Teks Dokumen:

____________________

DI tengah maraknya digitalisasi dan booming e-commerce di Indonesia, para pelaku usaha mikro, kecil, dan menengah (UMKM) mulai merasakan ancaman yang kian nyata.
Produk-produk impor dari China dengan harga sangat murah terus membanjiri marketplace, menciptakan persaingan tak seimbang yang semakin sulit diatasi oleh UMKM lokal.
Fenomena predatory pricing—taktik penurunan harga secara tidak wajar untuk mengalahkan pesaing—menjadi ancaman besar bagi kelangsungan usaha kecil di Indonesia.
Baca juga: Menteri Teten Khawatir Kehadiran Aplikasi ‘Temu’ asal China Hambat Perkembangan UMKM
Dalam beberapa bulan terakhir, barang-barang dari China mengalir deras ke pasar digital Indonesia.
Banyak di antaranya bahkan dijual dengan harga yang sangat rendah, membuat produk lokal terdesak.
Di satu sisi, kemudahan akses ke pasar global melalui platform e-commerce memang memberi keuntungan besar bagi konsumen.
Namun, di sisi lain, bagi pelaku UMKM lokal, hal ini terasa seperti badai yang menghancurkan.
Dampak Langsung bagi UMKM
Radiva, 22, seorang pengusaha aksesori asal Bandung, adalah salah satu pelaku UMKM yang langsung terkena dampaknya.
Dalam tiga bulan terakhir, omzet bisnisnya yang biasanya mencapai Rp25 juta per bulan anjlok hingga 60%.
Baca juga: Hadapi Serbuan Produk Impor, Kemenkop UKM Dorong Pameran Produk UMKM Lokal
Penyebab utamanya? Produk aksesori serupa dari China yang dijual jauh di bawah harga pasaran.

____________________

Baris Data:
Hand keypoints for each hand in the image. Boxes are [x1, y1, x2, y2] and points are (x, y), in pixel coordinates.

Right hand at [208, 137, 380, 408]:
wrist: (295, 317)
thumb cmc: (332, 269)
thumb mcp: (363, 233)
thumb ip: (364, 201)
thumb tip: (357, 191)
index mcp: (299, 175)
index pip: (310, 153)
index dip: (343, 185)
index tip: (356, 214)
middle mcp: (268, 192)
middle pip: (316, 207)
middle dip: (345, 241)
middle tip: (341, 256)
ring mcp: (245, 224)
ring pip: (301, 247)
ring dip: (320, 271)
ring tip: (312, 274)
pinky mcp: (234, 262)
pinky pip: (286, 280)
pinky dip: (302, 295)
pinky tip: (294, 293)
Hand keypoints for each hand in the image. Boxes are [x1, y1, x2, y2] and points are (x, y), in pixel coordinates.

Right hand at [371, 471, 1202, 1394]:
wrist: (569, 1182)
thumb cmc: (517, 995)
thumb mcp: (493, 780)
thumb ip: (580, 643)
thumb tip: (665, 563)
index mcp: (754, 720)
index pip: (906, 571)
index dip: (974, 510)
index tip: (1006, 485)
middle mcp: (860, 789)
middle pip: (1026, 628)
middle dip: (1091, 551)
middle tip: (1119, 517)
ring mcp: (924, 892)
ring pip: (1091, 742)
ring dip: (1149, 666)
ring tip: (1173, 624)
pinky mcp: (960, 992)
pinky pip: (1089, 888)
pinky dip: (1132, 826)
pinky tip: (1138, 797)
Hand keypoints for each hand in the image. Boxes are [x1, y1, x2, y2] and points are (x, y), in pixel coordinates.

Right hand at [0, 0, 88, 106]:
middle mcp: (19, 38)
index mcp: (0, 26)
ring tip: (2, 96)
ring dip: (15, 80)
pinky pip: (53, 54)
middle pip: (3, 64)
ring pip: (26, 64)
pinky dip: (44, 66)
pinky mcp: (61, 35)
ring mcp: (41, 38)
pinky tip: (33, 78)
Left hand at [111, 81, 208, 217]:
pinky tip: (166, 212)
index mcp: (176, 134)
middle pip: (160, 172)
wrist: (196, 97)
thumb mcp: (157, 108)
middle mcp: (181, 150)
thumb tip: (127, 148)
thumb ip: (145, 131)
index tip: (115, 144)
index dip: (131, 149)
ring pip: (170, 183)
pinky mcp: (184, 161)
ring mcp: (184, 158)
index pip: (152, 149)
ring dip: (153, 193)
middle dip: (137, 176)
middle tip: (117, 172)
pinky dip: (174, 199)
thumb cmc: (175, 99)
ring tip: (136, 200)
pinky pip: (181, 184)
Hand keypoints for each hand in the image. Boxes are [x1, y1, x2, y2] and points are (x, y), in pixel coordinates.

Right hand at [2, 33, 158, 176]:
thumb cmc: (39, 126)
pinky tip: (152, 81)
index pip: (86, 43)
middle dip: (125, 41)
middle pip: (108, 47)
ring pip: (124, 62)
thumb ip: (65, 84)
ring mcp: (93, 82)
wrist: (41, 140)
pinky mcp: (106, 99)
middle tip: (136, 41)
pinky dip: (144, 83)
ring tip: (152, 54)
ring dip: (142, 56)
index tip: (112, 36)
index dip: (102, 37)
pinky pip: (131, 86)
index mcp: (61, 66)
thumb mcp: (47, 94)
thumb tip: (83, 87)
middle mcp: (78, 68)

____________________

Tujuan Latihan:
Tulis kembali bagian teks tentang UMKM yang dimulai dari "Fenomena predatory pricing—taktik" dan berakhir pada "produk lokal terdesak.", lalu ubah "barang-barang" menjadi "produk-produk".

Jawaban Latihan:
Fenomena predatory pricing—taktik penurunan harga secara tidak wajar untuk mengalahkan pesaing—menjadi ancaman besar bagi kelangsungan usaha kecil di Indonesia.
Baca juga: Menteri Teten Khawatir Kehadiran Aplikasi ‘Temu’ asal China Hambat Perkembangan UMKM
Dalam beberapa bulan terakhir, produk-produk dari China mengalir deras ke pasar digital Indonesia.
Banyak di antaranya bahkan dijual dengan harga yang sangat rendah, membuat produk lokal terdesak.